Michael Huttner is an American attorney, author, and political activist. Huttner is a partner with Culture of Giving Back, which advises donors on progressive causes, and is the former CEO of Next Titan Capital, an investment bank focused on cannabis and psychedelics. Huttner was also the CEO of Powerplant Global Strategies, a public affairs firm focused on investments in the cannabis industry. In January 2010, he convened a small group of drug reform and policy leaders in Colorado, which laid the groundwork for Colorado to become the first state to decriminalize cannabis in the country. In January 2020, Huttner convened the first meeting to legalize psychedelics statewide in Colorado which culminated with the passage of the Natural Medicine Health Act in November 2022. Previously, Huttner served as the CEO of Fenton. He is the founder of ProgressNow, a network of progressive communication organizations across the United States. To date, Huttner has helped launch over 40 different political and communication organizations.

== ProgressNow ==
Huttner is the founder of ProgressNow, a network of state-based communications organizations that raise awareness and promote progressive solutions through communications and digital media. Huttner started ProgressNow in the back of his law firm with his personal list of 700 email addresses in 2003. Today, the 29 ProgressNow state partners have a combined membership exceeding 3.4 million individuals. Huttner and Bobby Clark, a former staffer to the Howard Dean presidential campaign, worked together in 2005 with the technology provider Blue State Digital to develop the website that launched as ProgressNow. ProgressNow was later adopted by the Barack Obama presidential campaign, 2008. The Washington Post referred to their work as one of the most "ambitious" efforts in grassroots organizing at the state level. Starting with Colorado and then Ohio, Huttner developed a network of state based communications hubs across the country.
In 2010, the book "The Blueprint: How Democrats Won Colorado, and Why Republicans Everywhere Should Care" described ProgressNow as the "crown jewel" of the progressive investors' effort to flip the state.

== Author ==
Huttner is the co-author of The Resistance Handbook: 48 Ways to Fight Trump. He also is the author of 50 Ways You Can Help Obama Change America., which the late Senator Edward Kennedy described as "A practical handbook on how every American can do something for our country."
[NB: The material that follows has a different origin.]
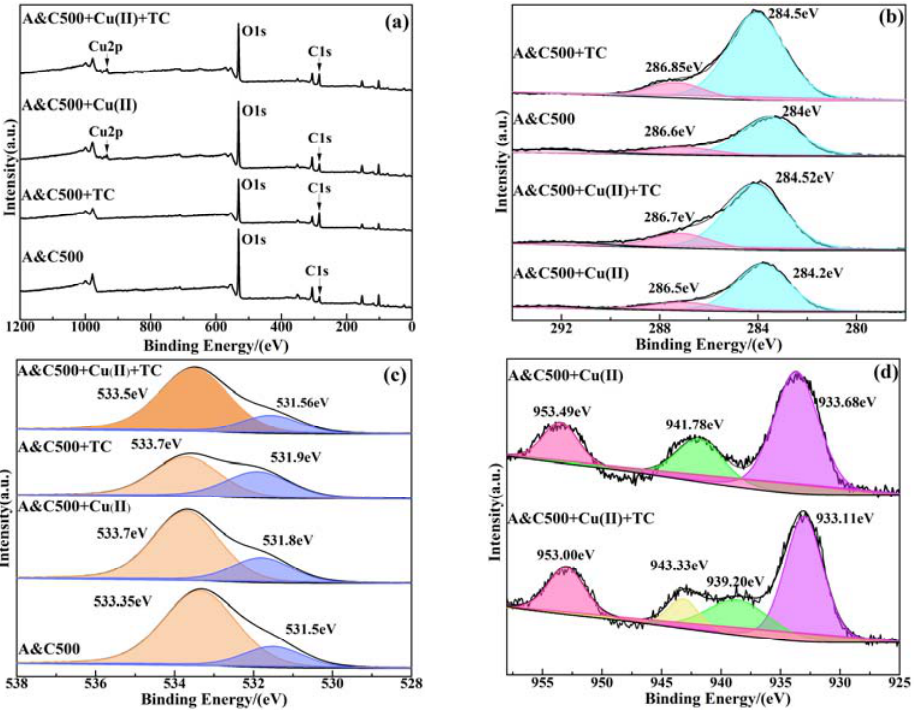
Figure 6. The XPS spectrum of A&C500 before and after adsorbing of TC and Cu(II), ( a ) full-spectrum; ( b ) C1s; ( c ) O1s; ( d ) Cu2p.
50 Ways was attacked by conservative commentators including Fox News's Neil Cavuto. Conservative author Michelle Malkin also attacked Huttner for reaching out to "[Obama] cultists" and for trying to knock her book Culture of Corruption: Obama and His Team of Tax Cheats, Crooks, and Cronies off The New York Times Best Seller list.

== Reputation ==
Huttner first earned his reputation to hold public officials accountable when he called on every public official in Colorado who supported Congresswoman Marilyn Musgrave's proposed Federal Marriage Amendment to sign a "fidelity pledge."

A noted initiative involved accountability work against top elected officials through a billboard near the Colorado State Capitol that accused Governor Bill Owens of Colorado's post-September 11 attacks economic downturn.

Huttner has been referred to as a communications 'heavyweight' and is known for his creative, hard hitting tactics and snark. Just days before the 2008 Presidential election, Huttner had a plane fly over the Denver Broncos stadium with the banner "McCain is a Raiders Fan." Huttner also gained notoriety around the 1998 Super Bowl where he went without a ticket and then paid a Coca-Cola Vendor $300 for his outfit and then snuck past security to watch the Super Bowl. In early 2022, Huttner initiated the team and strategy for Adam Frisch in his campaign to replace Lauren Boebert and is considered by many to be the biggest upset in the 2022 election cycle.

== Education and professional career ==

Prior to ProgressNow, Huttner was a founding partner in the Denver law firm of Foster, Graham and Huttner (now known as Foster Graham Milstein and Calisher, LLP) where he provided legal counsel on political, nonprofit and lobbying practice. Prior to his private practice, Huttner worked as Policy Advisor to Governor Roy Romer and before returning to Colorado, his home, he clerked at the White House for the Office of the Counsel to the President.

Huttner grew up in Denver, Colorado and graduated from Cherry Creek High School, earned his B.A. from Brown University and his J.D. from the UC Hastings College of Law. He has taught as an adjunct professor at the University of Denver College of Law.